CONSIGNE
Relevez, dans le portrait de la tisseuse amuzgo, toutes les pièces que Victorina López Hilario tisse sur un métier à tisser de ceinture.

TEXTE PROPOSÉ
Mexique- Victorina López Hilario tisseuse amuzgo

Publié le 29 Avril 2017

Beatriz Zalce

Les huipiles de Victorina López

Avant les filles commençaient à tisser vers 6 ans. Dans la communauté de Piedra Pesada, dans la municipalité de Xochistlahuaca, Guerrero, Victorina López Hilario a fait son premier huipil complet à 6 ans, entremêlant les fils pour créer des fleurs, des rivières ondoyantes de fleurs d'où se reflétaient les étoiles. Sa maman lui a enseigné à tisser, lui a enseigné la façon de faire les choses avec soin, à partager ses connaissances et à aider les autres sans rien attendre en retour.

Victorina López Hilario tisse non seulement des huipiles, des blouses, des rebozos (châles) et des nappes sur un métier à tisser de ceinture, elle tisse aussi une culture. Elle est fille, elle est mère, elle est coordinatrice, voix et moteur d'une coopérative qui réunit plus d'une centaine de tisseuses "Les fleurs de Xochistlahuaca". Victorina est l'exception qui confirme cette règle qui dit que personne n'est prophète sur ses propres terres. Son travail est reconnu dans le Guerrero et de là-bas il a été proposé pour le Prix National des Sciences et des Arts dans la rubrique Traditions Populaires. Elle a reçu la plus haute distinction au palais national en décembre 2015.

- J'ai appris très jeune par le besoin que nous avons-  son parlé est doux et chantant, parfois mange quelque "ce", l'espagnol est sa seconde langue ; l'amuzgo, sa langue maternelle. 

- Je vois que nous n'avons rien à manger. Ma maman a commencé à m'enseigner et je suis intéressée pour apprendre, je regarde bien, oui, parce que c'est un besoin fort. Nous avons toujours eu une nourriture pauvre. De la tortilla et une sauce parce que papa plantait du piment et de la tomate. Parfois, nous mangeons 3 fois par jour : tortilla et sauce, tortilla et sauce et ainsi de suite. Mon papa travaillait dans les champs, cultivait du maïs. Mais si nous voulions manger une soupe : rien. Seulement ce qu'il y a .

Le papa de Victorina est un leader indigène, fondateur de la communauté où ils habitent : Piedra Pesada. Sa maman était tisseuse. Elle a enseigné à tous ses enfants à laver leur linge, les cinq filles n'ont jamais su ce que c'était que de laver le linge de leurs frères.

- Mes premières sorties ont été à Ometepec, sur la place. Ils paient un peu plus mais pas trop. Si à Xochis c'est à 300, à Ometepec ils paient 350 et 400 et cela ne coûte pas cher d'aller à Ometepec et aussi ça aide.

Un jour est arrivé à la mairie de Xochistlahuaca une invitation du Musée de l'Habillement, la conseillère municipale était avec le papa de Victorina :" Il y a avis, si tes filles veulent y aller et vendre"... Il hésite, ne sait pas, elles ne connaissent pas "México". Victorina ensuite se pointe et dit à son papa : "Ne te préoccupe pas, je sais que je vais bien arriver. Ils vont me donner à manger, tout va bien se passer".

LISTE FOURNIE
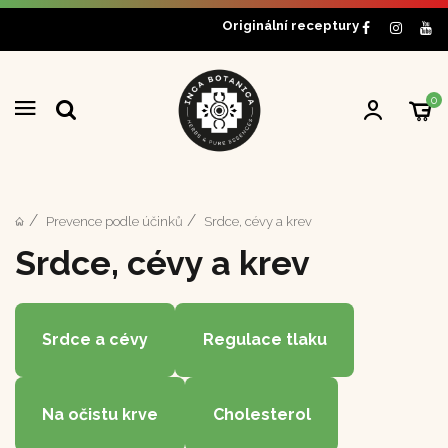
Originální receptury
0
Prevence podle účinků
Srdce, cévy a krev
Srdce, cévy a krev
Srdce a cévy
Regulace tlaku
Na očistu krve
Cholesterol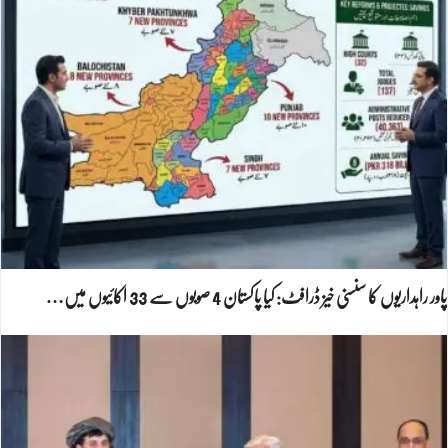
پاور راہداریوں کا سنسنی خیز ڈرافٹ: کیا پاکستان 4 صوبوں سے 33 اکائیوں میں…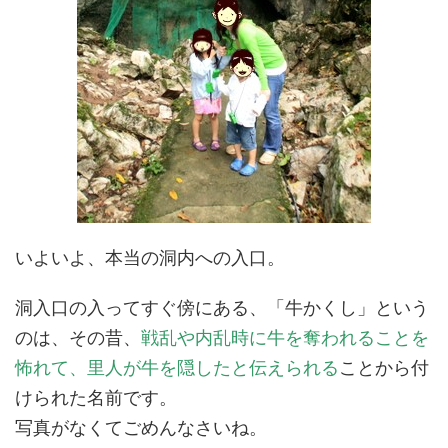
いよいよ、本当の洞内への入口。
洞入口の入ってすぐ傍にある、「牛かくし」という
のは、その昔、
戦乱や内乱時に牛を奪われることを
怖れて、里人が牛を隠したと伝えられる
ことから付
けられた名前です。
写真がなくてごめんなさいね。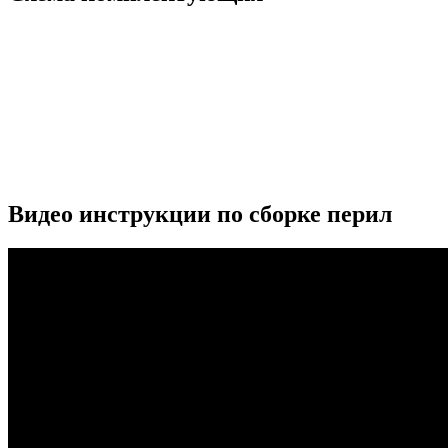
Видео инструкции по сборке перил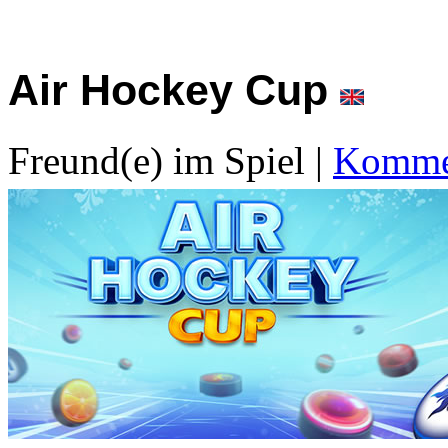
Air Hockey Cup
Freund(e) im Spiel
|
Kommen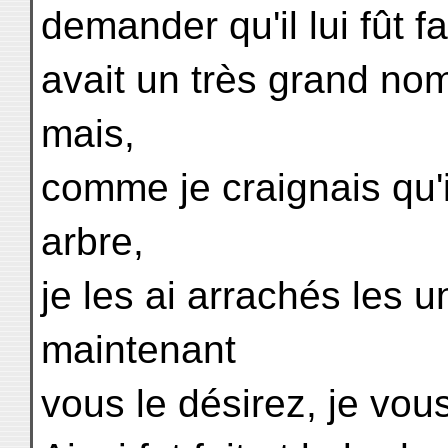
demander qu'il lui fût fai
avait un très grand nom
mais,
comme je craignais qu'i
arbre,
je les ai arrachés les u
maintenant
vous le désirez, je vou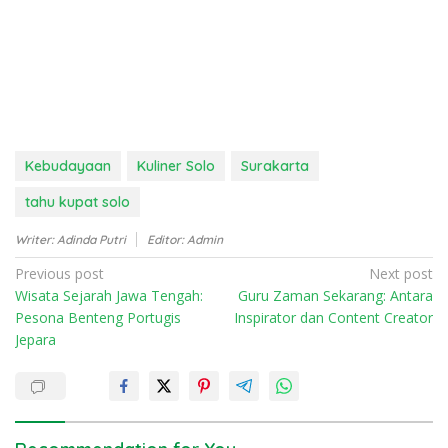
Kebudayaan
Kuliner Solo
Surakarta
tahu kupat solo
Writer: Adinda Putri
Editor: Admin
P
Previous post
Next post
Wisata Sejarah Jawa Tengah:
Guru Zaman Sekarang: Antara
o
Pesona Benteng Portugis
Inspirator dan Content Creator
s
Jepara
t
n
a
v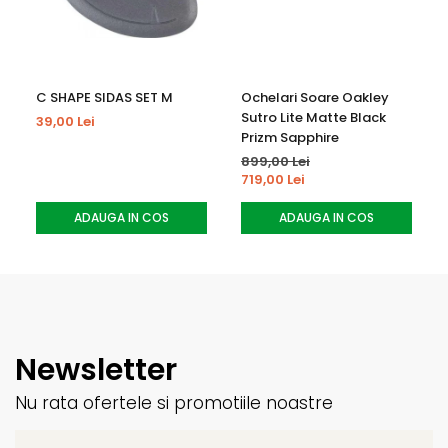
C SHAPE SIDAS SET M
Ochelari Soare Oakley
Sutro Lite Matte Black
39,00 Lei
Prizm Sapphire
899,00 Lei
719,00 Lei
ADAUGA IN COS
ADAUGA IN COS
Newsletter
Nu rata ofertele si promotiile noastre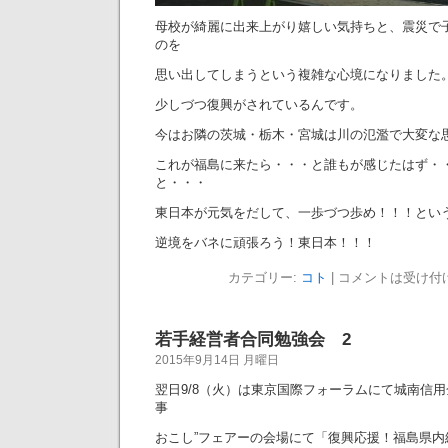
母校が綺麗に出来上がり嬉しい気持ちと、震災で
のを
思い出してしまうという複雑な心境になりました
少しづつ復興がされているんです。
今はお隣の茨城・栃木・宮城は川の氾濫で大変な
これが福島に来たら・・・と誰もが感じたはず・
と・・・
東日本が元気をだして、一歩づつ歩め！！！とい
逆境をバネに頑張ろう！東日本！！！
カテゴリー:
コト
|
コメントは受け付
若手経営者合同勉強会 2
2015年9月14日 月曜日
翌日9/8（火）は東京国際フォーラムにて城南信用金
事
おこし”フェアーの会場にて「復興応援！福島県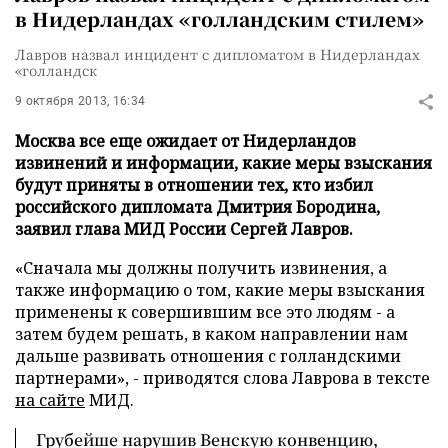
в Нидерландах «голландским стилем»
Лавров назвал инцидент с дипломатом в Нидерландах
«голландск
9 октября 2013, 16:34
Москва все еще ожидает от Нидерландов
извинений и информации, какие меры взыскания
будут приняты в отношении тех, кто избил
российского дипломата Дмитрия Бородина,
заявил глава МИД России Сергей Лавров.
«Сначала мы должны получить извинения, а
также информацию о том, какие меры взыскания
применены к совершившим все это людям - а
затем будем решать, в каком направлении нам
дальше развивать отношения с голландскими
партнерами», -
приводятся слова Лаврова в тексте
на сайте
МИД.
Грубейше нарушив Венскую конвенцию,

CORRIGÉ
Des huipiles, des blouses, des rebozos (châles) et des nappes.